Blackout takes all of the characters we’ve come to really love over the past two years- well, minus some of the ones who died- and brings them on a harrowing journey that continues to expand the universe while making an effort to answer every open question and even bring back characters that no one likes (in a good way). All five of the Masons are present here in one way or another (or more); aren’t they such a big, happy family? What with Stacey, Michael, Philip, Georgia, Georgia, Georgia, Shaun and Georgia. And no, four different versions of one of my favorite characters in fiction is not too much of a good thing. At least, except for the one who’s supposed to be complicit in blackmailing the human race. Aren’t those quirky relatives fun, though?
Blackout is what Harry Potter and the Deathly Hallows should have been. We have an ensemble cast, each doing their part to obtain the group’s human goals (Alaric’s orphaned and out of reach sister from the ending of Deadline) and commercial goals (rather, survival) in whatever place makes the most sense, with new, interesting characters, wrapping up of loose plot lines, and humor along the way. And zombies. The group doesn’t stick together just to make it easier for the author to write about, nor do they disappear and leave you wondering why they were necessary in the first place. And in keeping with the theme, some of them might become zombies.
While I don’t want to, I can’t help but label Blackout and Newsflesh with a few minor nit picks. It almost feels unfair to ask for these books to be even better than they already are, but as a wise character once said, “the truth will set us free”. One criticism I have is one that Sci-Fi seems, as a real, to universally forget to address. It seems almost as though media stopped producing anything in 2012. Every time a piece of media is alluded to, they’re Pre-Rising. Yes, this includes when they turn on the radio. This trope is actually subverted at one point, though- Maggie at one point references there being thirteen A Nightmare on Elm Street films (there are nine to date). My other minor quibble is that Becks seems to have down-graded at times from a more fleshed out, likable character in Deadline to a more two-dimensional angry Irwin in Blackout. Everything she experiences in that novel points her in that direction, but it is a bit of a down grade for the leading lady of the second book.

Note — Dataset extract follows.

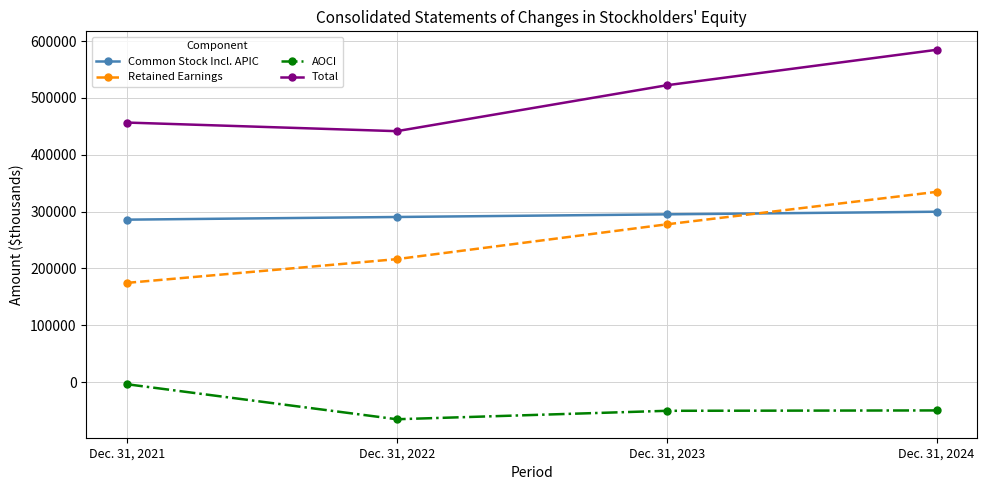

Where is the first local minimum for Total?

Dec. 31, 2022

While this is likely to be the last novel in the franchise, it does a great job of wrapping up the main story, and Mira Grant has published several short stories pertaining to the Rising, which I hope to god are eventually collected in a prequel anthology titled The Rising. Until then, these are still some of the best zombie, blogging, and several other genre novels you’re likely to find and I can’t urge reading them enough.